Some surprise Best Picture Oscar winners inspire grumbles from the general public, chiefly over perceptions that more conventional Oscar contenders beat out more unorthodox potential winners like Brokeback Mountain or Roma. Spotlight, though, was one surprise everyone cheered for. After all, this title was the ultimate underdog, being a tiny indie title distributed by Open Road Films rather than having lots of Netflix or Fox Searchlight money informing its For Your Consideration campaign. Before Oscar night, the favorites to win Best Picture at the 88th Academy Awards were The Revenant (which took home Best Director that year) and The Big Short.

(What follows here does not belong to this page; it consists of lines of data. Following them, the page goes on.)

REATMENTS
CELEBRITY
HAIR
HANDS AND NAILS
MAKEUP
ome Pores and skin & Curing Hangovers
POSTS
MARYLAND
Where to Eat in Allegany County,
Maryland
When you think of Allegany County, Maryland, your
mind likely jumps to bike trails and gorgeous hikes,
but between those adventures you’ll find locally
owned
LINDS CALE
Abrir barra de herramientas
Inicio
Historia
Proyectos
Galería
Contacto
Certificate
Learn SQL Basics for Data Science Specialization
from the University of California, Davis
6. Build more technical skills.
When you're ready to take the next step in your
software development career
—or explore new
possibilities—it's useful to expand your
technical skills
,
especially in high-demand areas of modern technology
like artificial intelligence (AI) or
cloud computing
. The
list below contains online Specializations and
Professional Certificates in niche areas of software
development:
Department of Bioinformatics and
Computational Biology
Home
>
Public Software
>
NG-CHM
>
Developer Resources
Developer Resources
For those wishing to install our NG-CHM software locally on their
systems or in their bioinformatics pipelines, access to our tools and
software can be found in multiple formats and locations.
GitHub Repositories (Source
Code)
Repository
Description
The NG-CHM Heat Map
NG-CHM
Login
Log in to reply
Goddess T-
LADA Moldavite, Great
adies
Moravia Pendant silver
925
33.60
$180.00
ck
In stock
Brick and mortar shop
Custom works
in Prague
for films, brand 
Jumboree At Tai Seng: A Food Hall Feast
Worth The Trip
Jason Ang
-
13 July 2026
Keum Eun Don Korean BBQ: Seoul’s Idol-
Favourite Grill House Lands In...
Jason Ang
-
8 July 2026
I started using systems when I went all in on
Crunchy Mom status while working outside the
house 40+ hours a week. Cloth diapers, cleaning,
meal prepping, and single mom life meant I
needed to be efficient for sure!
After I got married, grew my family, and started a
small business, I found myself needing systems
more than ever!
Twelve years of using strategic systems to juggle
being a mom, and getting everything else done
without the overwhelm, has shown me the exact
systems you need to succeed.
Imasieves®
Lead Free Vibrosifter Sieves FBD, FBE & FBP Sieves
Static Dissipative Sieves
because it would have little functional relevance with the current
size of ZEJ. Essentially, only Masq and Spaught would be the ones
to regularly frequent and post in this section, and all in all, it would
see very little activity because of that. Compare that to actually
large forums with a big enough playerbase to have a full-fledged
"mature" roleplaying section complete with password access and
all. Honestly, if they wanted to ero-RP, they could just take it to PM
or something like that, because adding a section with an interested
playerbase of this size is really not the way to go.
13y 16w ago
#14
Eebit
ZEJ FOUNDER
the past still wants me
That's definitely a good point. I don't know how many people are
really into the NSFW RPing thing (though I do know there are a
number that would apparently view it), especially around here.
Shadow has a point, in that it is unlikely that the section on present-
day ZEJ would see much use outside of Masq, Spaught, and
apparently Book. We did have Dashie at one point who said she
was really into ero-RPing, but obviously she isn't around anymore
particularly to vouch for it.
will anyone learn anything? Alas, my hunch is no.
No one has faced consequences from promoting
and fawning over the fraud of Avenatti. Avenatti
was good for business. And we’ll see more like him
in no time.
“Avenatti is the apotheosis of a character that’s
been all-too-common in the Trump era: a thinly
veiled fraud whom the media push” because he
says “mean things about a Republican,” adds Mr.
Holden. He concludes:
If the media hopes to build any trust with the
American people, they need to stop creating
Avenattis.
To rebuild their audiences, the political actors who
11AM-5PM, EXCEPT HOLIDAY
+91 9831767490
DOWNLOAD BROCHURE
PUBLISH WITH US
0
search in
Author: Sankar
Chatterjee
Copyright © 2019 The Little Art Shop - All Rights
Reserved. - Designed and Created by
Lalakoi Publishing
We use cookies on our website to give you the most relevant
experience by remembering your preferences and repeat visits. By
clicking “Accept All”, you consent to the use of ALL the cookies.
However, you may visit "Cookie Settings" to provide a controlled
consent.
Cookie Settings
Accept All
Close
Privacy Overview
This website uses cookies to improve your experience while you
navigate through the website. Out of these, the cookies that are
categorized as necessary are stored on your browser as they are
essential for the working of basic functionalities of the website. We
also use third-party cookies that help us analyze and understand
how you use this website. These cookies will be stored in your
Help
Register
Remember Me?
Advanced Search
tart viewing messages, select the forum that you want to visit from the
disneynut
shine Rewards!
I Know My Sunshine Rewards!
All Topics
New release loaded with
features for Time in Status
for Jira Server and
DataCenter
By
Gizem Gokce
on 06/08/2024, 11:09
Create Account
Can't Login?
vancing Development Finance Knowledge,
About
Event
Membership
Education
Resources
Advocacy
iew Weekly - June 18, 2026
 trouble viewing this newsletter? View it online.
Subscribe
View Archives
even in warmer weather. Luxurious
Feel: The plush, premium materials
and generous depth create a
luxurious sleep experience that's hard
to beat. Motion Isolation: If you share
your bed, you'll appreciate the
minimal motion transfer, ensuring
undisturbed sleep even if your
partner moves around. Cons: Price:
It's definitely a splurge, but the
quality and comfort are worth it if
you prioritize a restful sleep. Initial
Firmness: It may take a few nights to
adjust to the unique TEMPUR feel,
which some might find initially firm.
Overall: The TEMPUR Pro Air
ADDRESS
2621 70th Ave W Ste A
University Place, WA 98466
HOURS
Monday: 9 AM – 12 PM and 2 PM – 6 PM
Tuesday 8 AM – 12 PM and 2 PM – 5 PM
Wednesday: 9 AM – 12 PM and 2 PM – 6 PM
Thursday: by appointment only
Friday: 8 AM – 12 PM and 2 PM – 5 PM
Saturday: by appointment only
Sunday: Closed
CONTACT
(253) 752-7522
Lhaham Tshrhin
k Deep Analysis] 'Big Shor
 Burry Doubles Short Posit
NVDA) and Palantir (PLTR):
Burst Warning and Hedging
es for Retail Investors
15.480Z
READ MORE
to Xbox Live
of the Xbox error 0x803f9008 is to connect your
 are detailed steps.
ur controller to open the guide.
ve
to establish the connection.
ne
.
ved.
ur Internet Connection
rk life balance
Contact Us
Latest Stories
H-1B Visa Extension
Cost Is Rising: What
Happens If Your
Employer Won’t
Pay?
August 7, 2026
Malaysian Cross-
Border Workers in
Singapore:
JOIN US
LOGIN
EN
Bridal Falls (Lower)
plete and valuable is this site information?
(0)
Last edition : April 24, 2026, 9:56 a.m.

Outlets like Vox, very understandably, perceived Spotlight as having won too few Oscar precursor awards to have Best Picture Oscar momentum. In the end, though, Spotlight managed to beat out its costlier major studio brethren, all while winning only one other award (Best Original Screenplay) at the ceremony. This was a surprise underdog victory everyone could get behind.

Moonlight

Given that all the buzz leading up to the 89th Academy Awards was that the Best Picture race would come down to La La Land and Moonlight, the possibility of this Barry Jenkins indie winning that Oscar wasn’t especially ludicrous. Plus, Moonlight was one of the great triumphs of 2016 cinema, and winning here would’ve been a joyful surprise. What made Moonlight a more chaotic surprise, though, was the now infamous moment where the wrong envelope got presented and La La Land was briefly crowned the Best Picture winner. A boondoggle that defined that year’s Oscars and has cast a shadow over every other subsequent ceremony, Moonlight’s Best Picture win redefined the definition of a “surprise victor” in this category.

Crash

If anyone remembers Crash today, it’s because it beat out Brokeback Mountain for a Best Picture Oscar that many thought was all sewn up for that Ang Lee feature. Instead, this Paul Haggis directorial effort took home the prize, which inspired a deluge of controversy. For one thing, the lack of openly queer Best Picture Oscar winners (Moonlight would become only the first Best Picture victor with an explicitly queer protagonist over a decade later) led to allegations that discomfort over Brokeback‘s gay romance led to Crash winning. Crash’s own problematic approaches to topics like race, police brutality, and class, meanwhile, have only gotten worse with age and exacerbated frustration over its surprise Best Picture win.